Il giovanissimo supereroe di Gabriele Salvatores cresce di pari passo con le sue avventure, i cui capitoli sono chiaramente influenzati dall’età anagrafica di Michele Silenzi e del suo interprete Ludovico Girardello: se il primo episodio era fondamentalmente un film per bambini, Il Ragazzo Invisibile: Seconda generazione predilige invece i teen-ager, cercando di interiorizzare e rielaborare la lezione creativa della Silver Age.

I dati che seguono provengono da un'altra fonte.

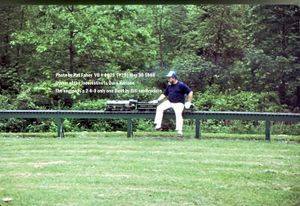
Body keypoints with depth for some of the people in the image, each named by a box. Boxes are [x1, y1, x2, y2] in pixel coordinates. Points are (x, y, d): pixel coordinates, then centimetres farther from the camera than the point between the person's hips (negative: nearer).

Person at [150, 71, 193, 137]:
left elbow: (190, 92, -6)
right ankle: (158, 125, -21)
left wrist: (189, 102, -10)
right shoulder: (169, 85, 14)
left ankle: (179, 131, -37)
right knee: (159, 108, -17)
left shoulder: (181, 85, -5)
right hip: (169, 102, 6)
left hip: (178, 103, -6)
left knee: (178, 113, -32)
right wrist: (157, 100, 10)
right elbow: (164, 94, 22)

L’intenzione, alquanto palese, è di caratterizzare Michele come un classico “supereroe con superproblemi”, affidando all’adolescenza il suo percorso formativo. Il passaggio all’età adulta coincide infatti con la maturazione della sua identità supereroistica, innescata dall’immancabile trauma: Michele ha appena perso sua madre Giovanna (Valeria Golino) in un incidente automobilistico, e nutre rancore verso un mondo che lo marginalizza – come fanno i suoi coetanei – o lo guarda in modo pietoso – come fanno gli adulti. Al contrario, l’ambigua Yelena (Ksenia Rappoport) vede in lui un grande potenziale: ella è infatti la sua madre biologica, e vuole coinvolgerlo in un piano di vendetta contro Igor Zavarov (Victor Conrad), il magnate russo che rilevò la Divisione dall’esercito, e torturò gli Speciali – Yelena compresa – per testare i loro poteri. Michele scopre di avere anche una sorella gemella chiamata Natasha (Galatea Bellugi), pirocineta che ha vissuto sulla pelle gli orribili abusi del suo patrigno, e ora non sopporta alcun tipo di contatto fisico. Intanto, però, qualcuno sta rapendo gli altri Speciali in giro per l’Europa, con intenzioni oscure.

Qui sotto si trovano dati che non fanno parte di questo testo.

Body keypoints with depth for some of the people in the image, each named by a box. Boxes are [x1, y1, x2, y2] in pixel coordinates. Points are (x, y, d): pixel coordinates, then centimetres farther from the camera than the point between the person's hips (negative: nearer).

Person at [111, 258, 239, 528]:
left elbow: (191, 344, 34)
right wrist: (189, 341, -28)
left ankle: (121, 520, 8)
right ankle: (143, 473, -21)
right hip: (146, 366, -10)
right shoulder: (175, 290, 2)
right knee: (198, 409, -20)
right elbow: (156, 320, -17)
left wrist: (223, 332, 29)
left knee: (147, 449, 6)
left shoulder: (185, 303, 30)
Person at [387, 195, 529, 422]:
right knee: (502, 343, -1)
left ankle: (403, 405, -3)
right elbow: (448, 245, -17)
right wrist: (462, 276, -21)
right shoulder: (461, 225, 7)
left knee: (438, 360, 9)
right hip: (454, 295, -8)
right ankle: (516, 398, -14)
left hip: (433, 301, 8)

Salvatores e il suo trio di sceneggiatori desiderano imitare i modelli d’oltreoceano, puntando a una caratterizzazione “schematica” dei vari personaggi: gli Speciali sono riconoscibili non soltanto dai loro poteri, ma anche dall’aspetto fisico, dal trucco e dagli abiti che indossano, come dimostra l’insistenza sulla scena della vestizione. Il cineasta napoletano (ma milanese d’adozione) è ben consapevole del valore iconico dei supereroi, e queste sue incursioni nel cinecomic sono un tentativo di emancipare il cinema italiano contemporaneo dal verismo, dal dramma borghese e dalla commedia popolare: in sostanza, un passaggio dallo strapotere della parola – con l’impegno psicologico-sociale che ne consegue – al dominio dell’immagine spettacolare, abbandonando i proclami di autorialità (spesso pretestuosi) in favore del cinema delle attrazioni. Le risorse non sono paragonabili ai colossi americani, ma Salvatores fa di necessità virtù, e centellina l’azione in piccole dosi, fino a una battaglia finale dove cerca di mascherare i limiti della produzione. Sul piano tecnico, il risultato è lodevole: certe soluzioni ricordano l’artigianato del vecchio cinema italiano, mentre il digitale è abbastanza solido da garantire qualche momento suggestivo, soprattutto nell’epilogo.
È chiaro che Salvatores si trova più a suo agio nell’espressione del fantastico, quando può sfogare il suo desiderio di creare altri mondi (ricordate Nirvana?) o di rileggere la nostra realtà sotto una luce diversa (come in Denti e Io non ho paura). Le scene ambientate presso la Divisione sono ben confezionate, e la giostra degli effetti visivi è divertente, per quanto derivativa. A convincere di meno sono gli sviluppi della storia – appesantita da snodi narrativi un po’ forzati – e il rapporto fra i personaggi, soprattutto a causa delle interpretazioni principali, troppo rigide o insicure per non indurre un senso di straniamento. L’impressione è che Il Ragazzo Invisibile: Seconda generazione voglia trarre giovamento dai meccanismi hollywoodiani, ma ci riesca solo in parte: se la ricerca di un’iconografia fumettistica è sensata e parzialmente riuscita, le ambizioni internazionali lo privano di un’identità forte, che altrove è invece ben più percepibile. Resta comunque uno sforzo produttivo da incoraggiare, nella speranza che la qualità della scrittura possa crescere insieme al protagonista.